• **Instructions for the task**
How many separate lines of the data contain "input"? Give the count and nothing else.

====== Provided material

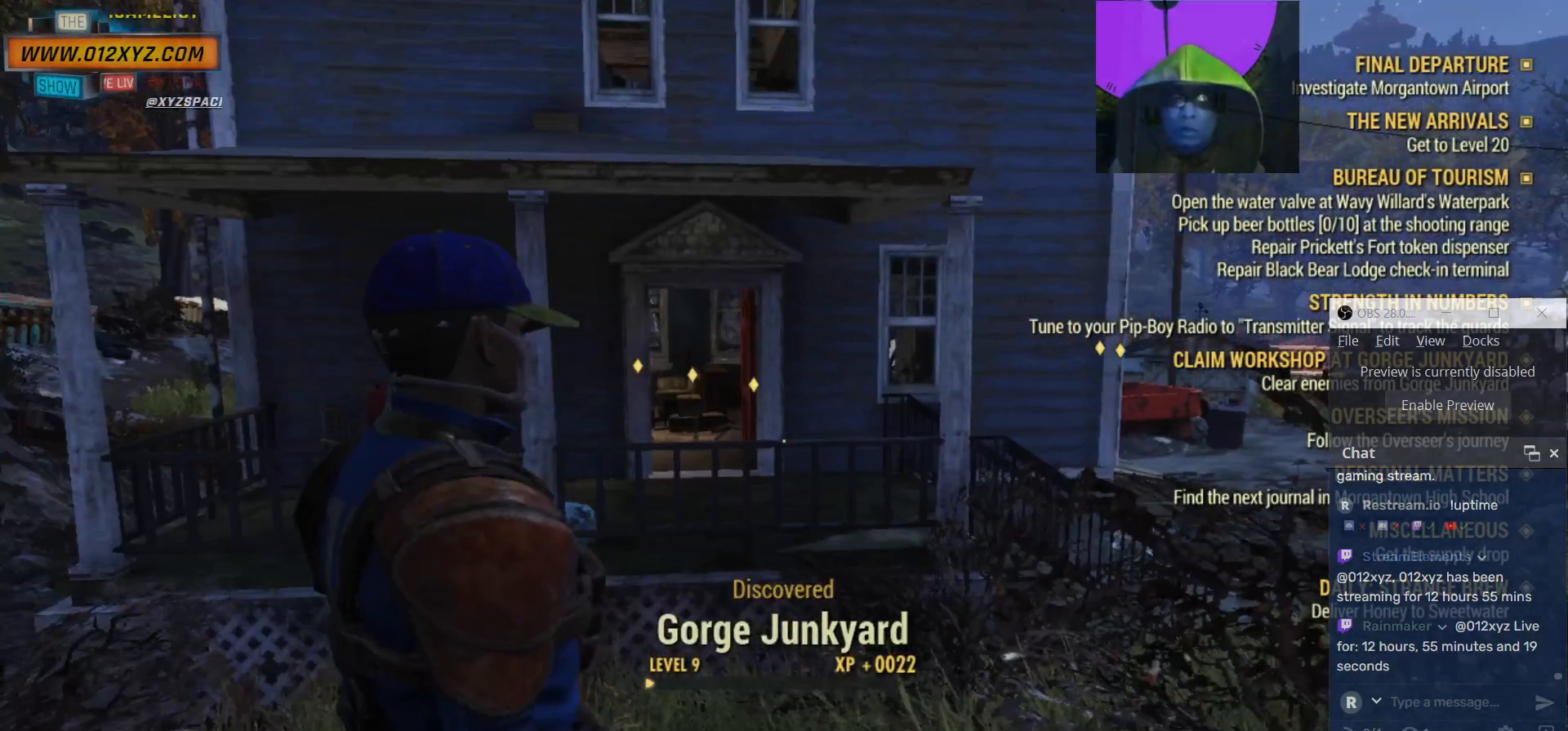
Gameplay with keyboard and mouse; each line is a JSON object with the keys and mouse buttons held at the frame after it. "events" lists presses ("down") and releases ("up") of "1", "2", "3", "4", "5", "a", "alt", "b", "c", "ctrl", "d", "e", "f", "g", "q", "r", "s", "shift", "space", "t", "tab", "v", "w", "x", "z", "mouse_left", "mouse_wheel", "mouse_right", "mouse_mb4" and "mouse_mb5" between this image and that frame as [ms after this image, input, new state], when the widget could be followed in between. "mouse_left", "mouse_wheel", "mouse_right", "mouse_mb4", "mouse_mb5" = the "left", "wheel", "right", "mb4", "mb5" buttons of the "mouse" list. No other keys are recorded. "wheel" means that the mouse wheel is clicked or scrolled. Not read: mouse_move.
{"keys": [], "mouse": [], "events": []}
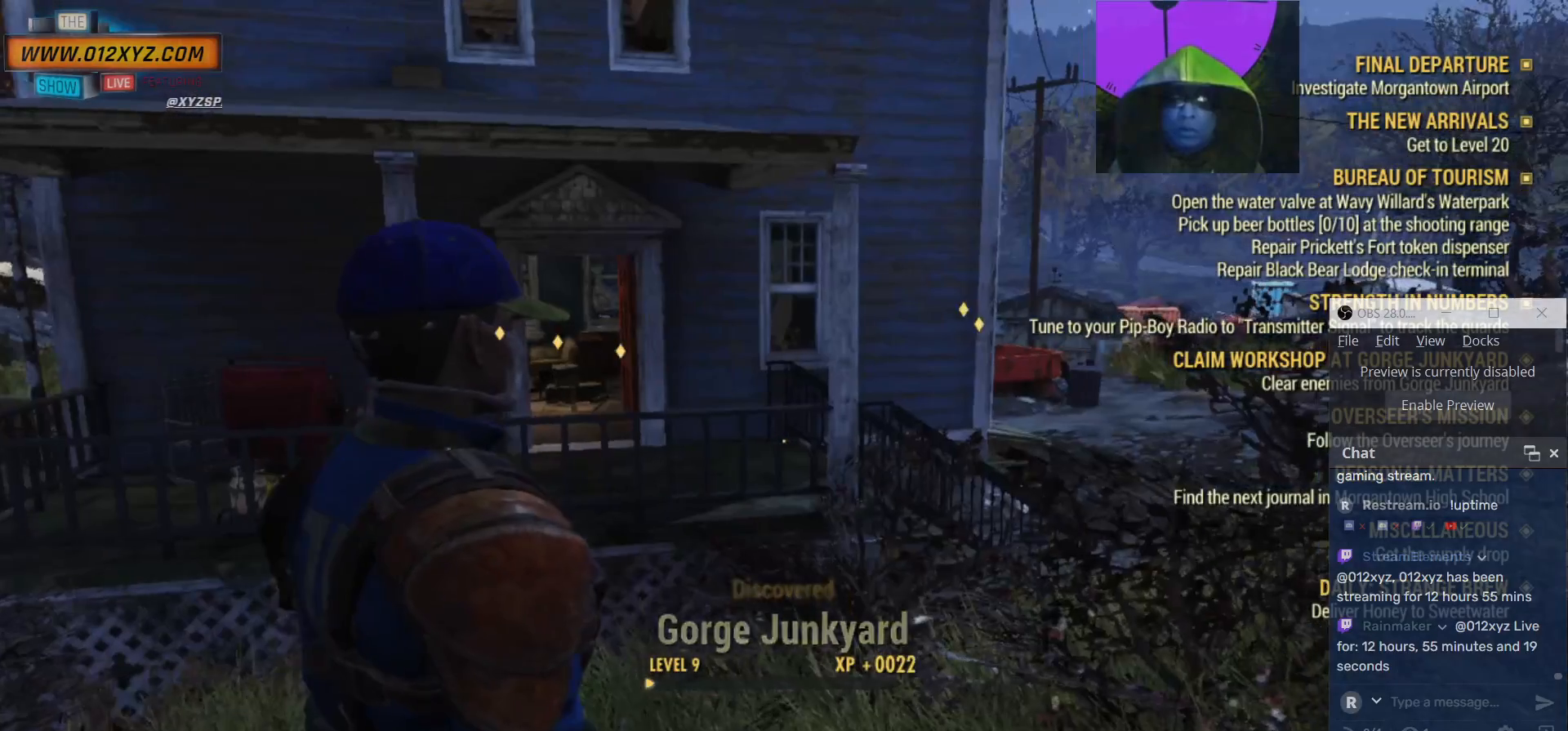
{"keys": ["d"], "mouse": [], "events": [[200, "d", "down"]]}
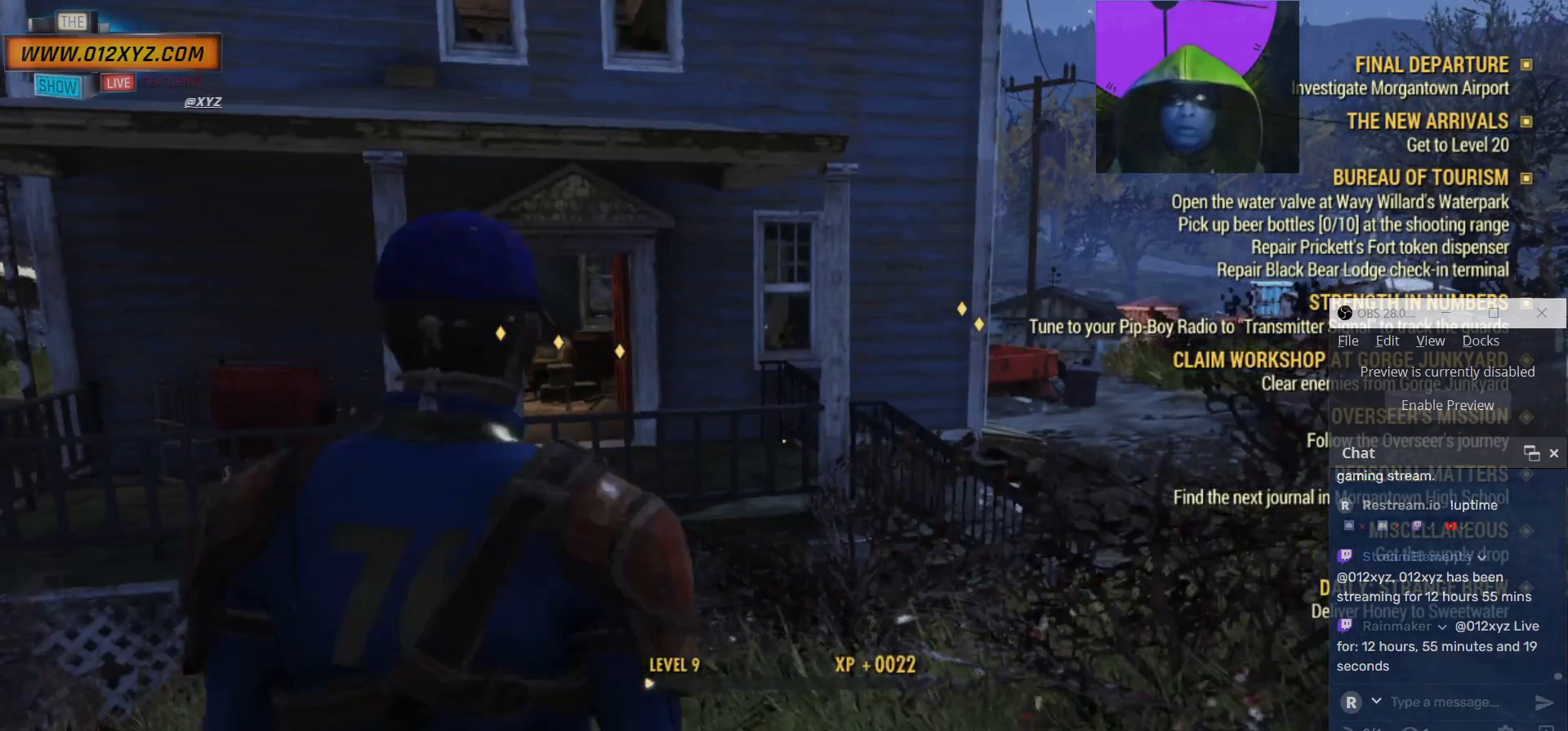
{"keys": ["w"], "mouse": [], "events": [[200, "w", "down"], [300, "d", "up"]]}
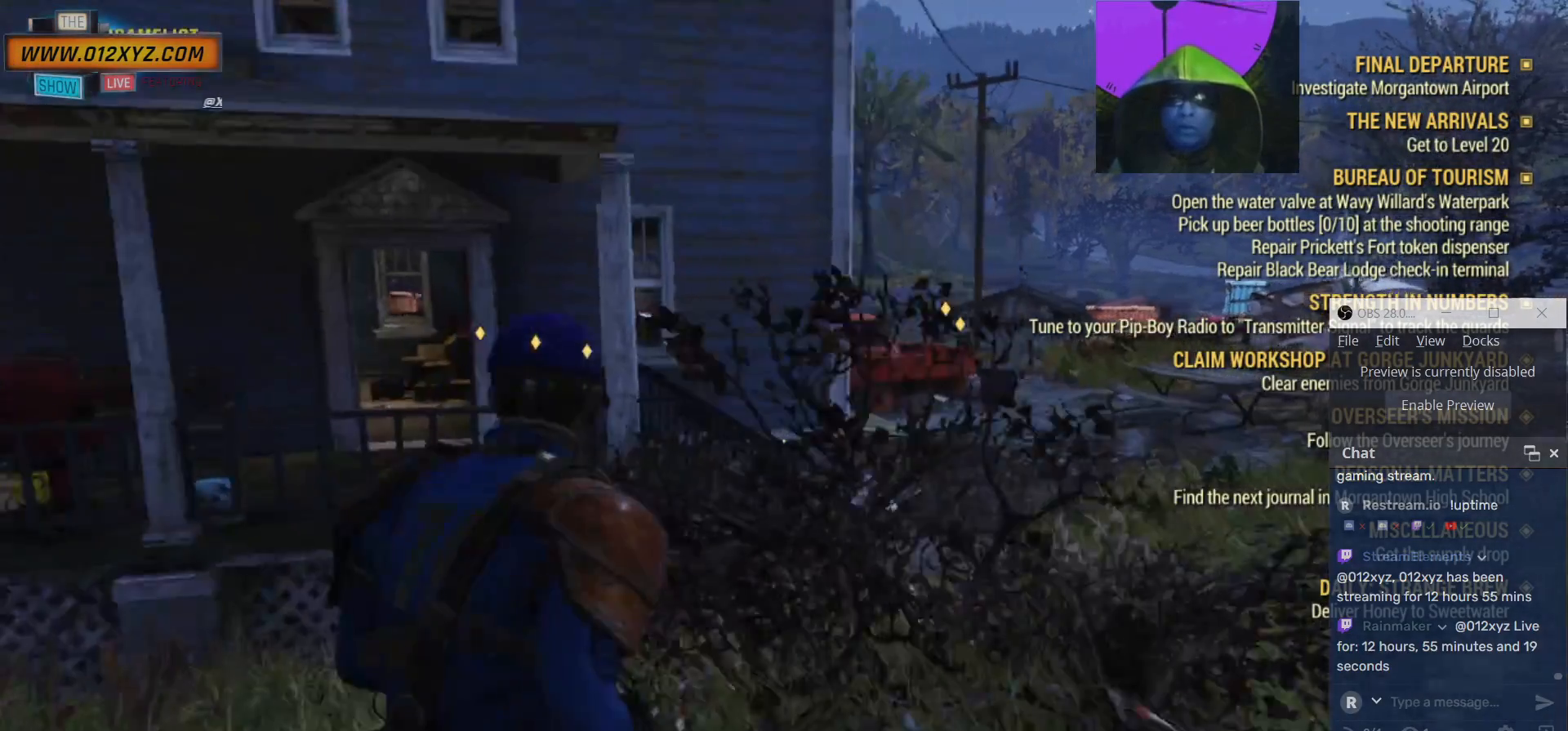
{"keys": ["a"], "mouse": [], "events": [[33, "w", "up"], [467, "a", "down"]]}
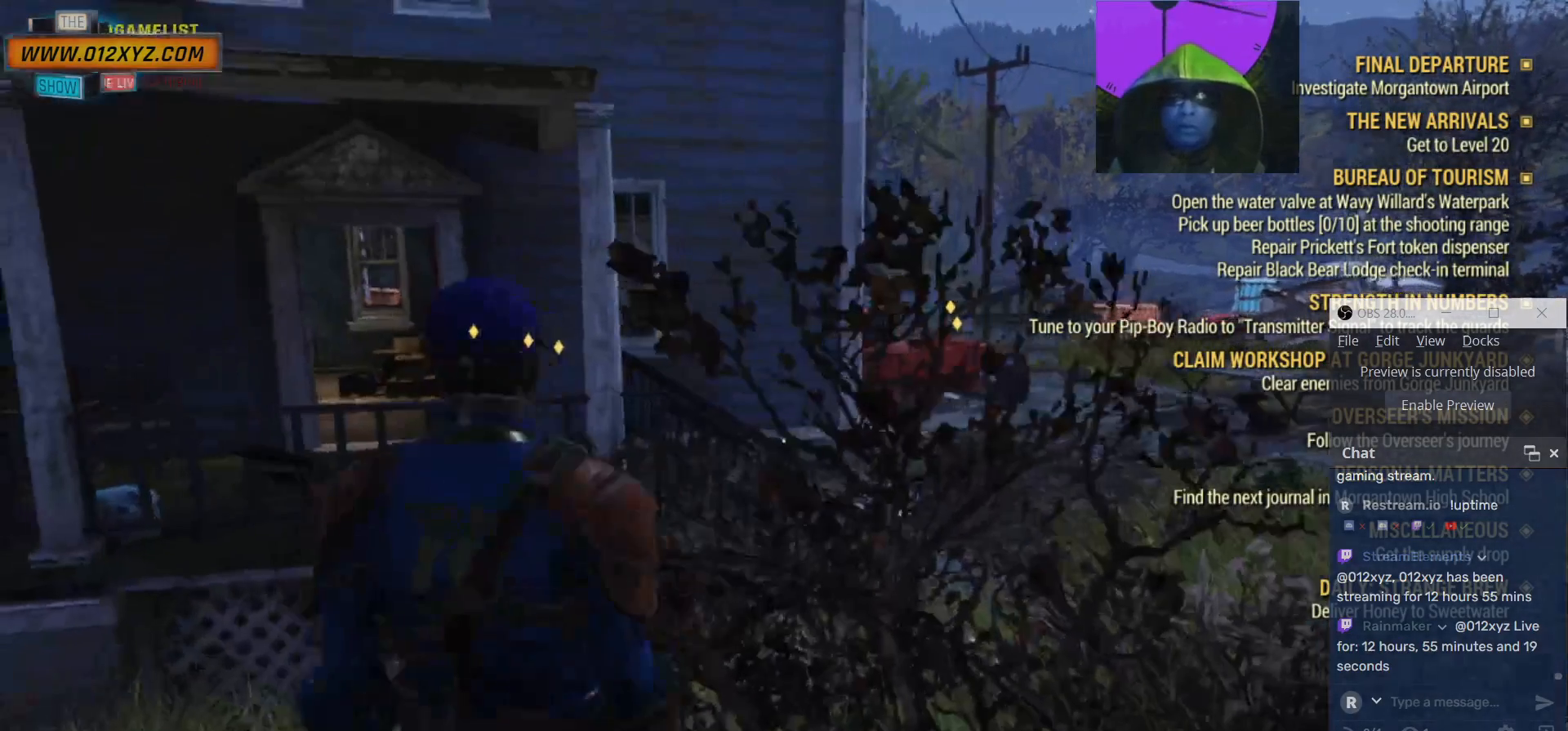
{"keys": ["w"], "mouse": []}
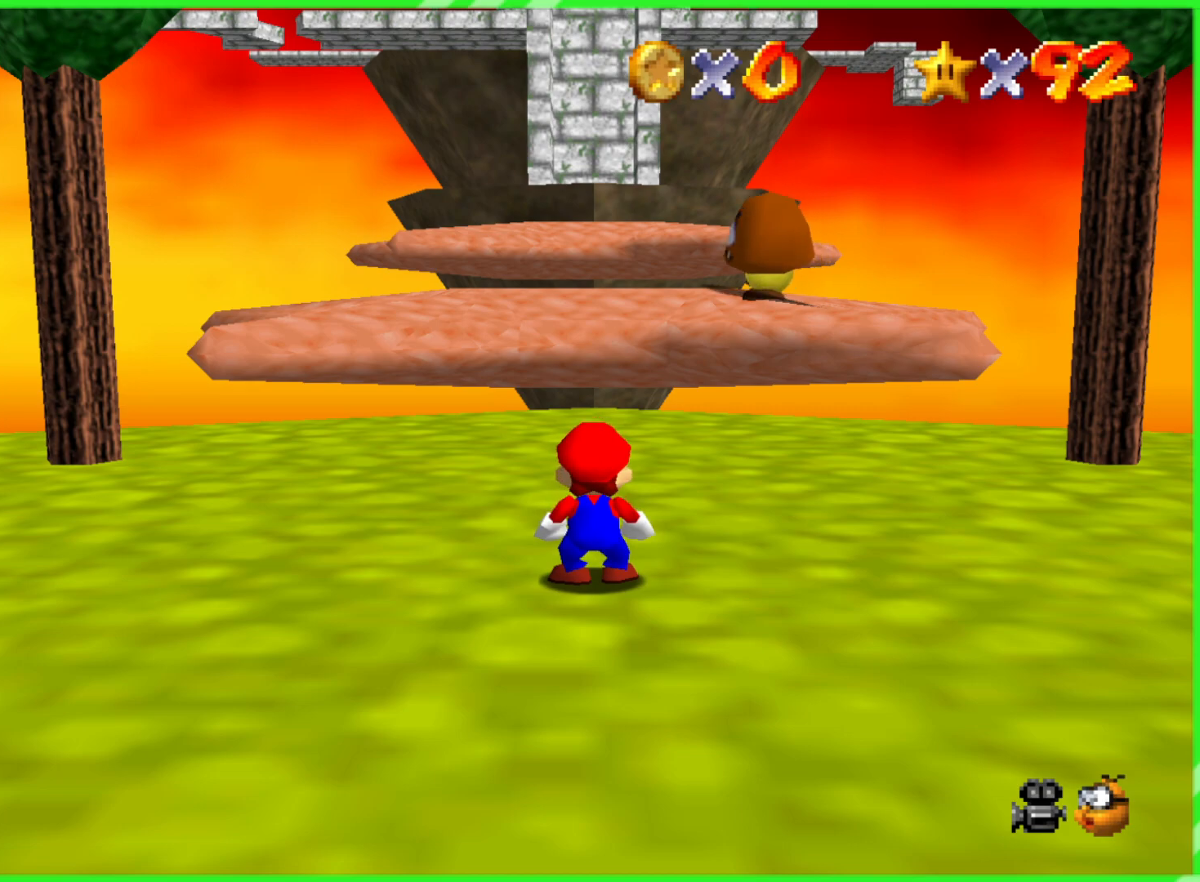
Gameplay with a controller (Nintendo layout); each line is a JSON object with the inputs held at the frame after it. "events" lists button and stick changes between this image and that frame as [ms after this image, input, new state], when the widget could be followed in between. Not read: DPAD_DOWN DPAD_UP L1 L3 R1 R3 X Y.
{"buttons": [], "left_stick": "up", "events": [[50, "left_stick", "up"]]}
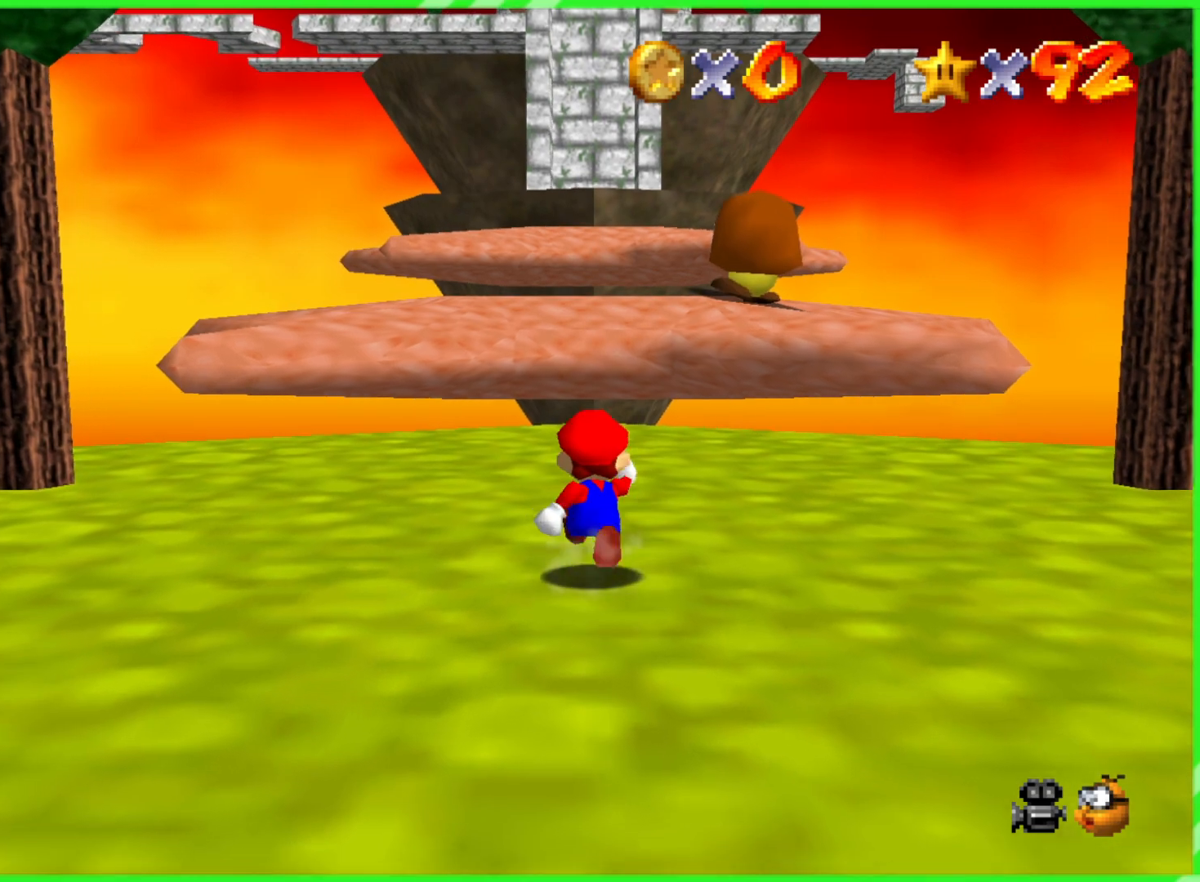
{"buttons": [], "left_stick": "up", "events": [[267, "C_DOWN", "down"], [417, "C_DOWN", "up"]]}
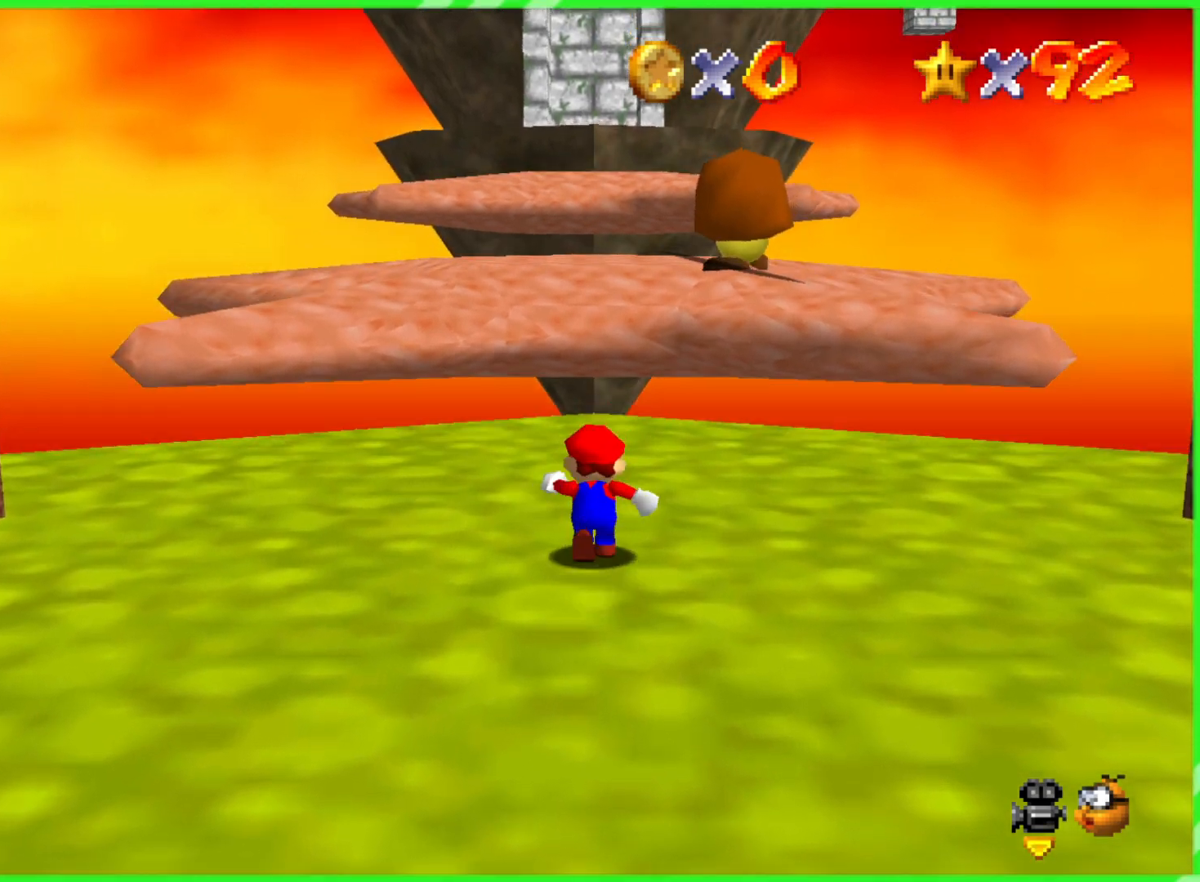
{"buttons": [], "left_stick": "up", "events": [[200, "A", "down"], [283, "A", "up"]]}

============

• **Written answer**
2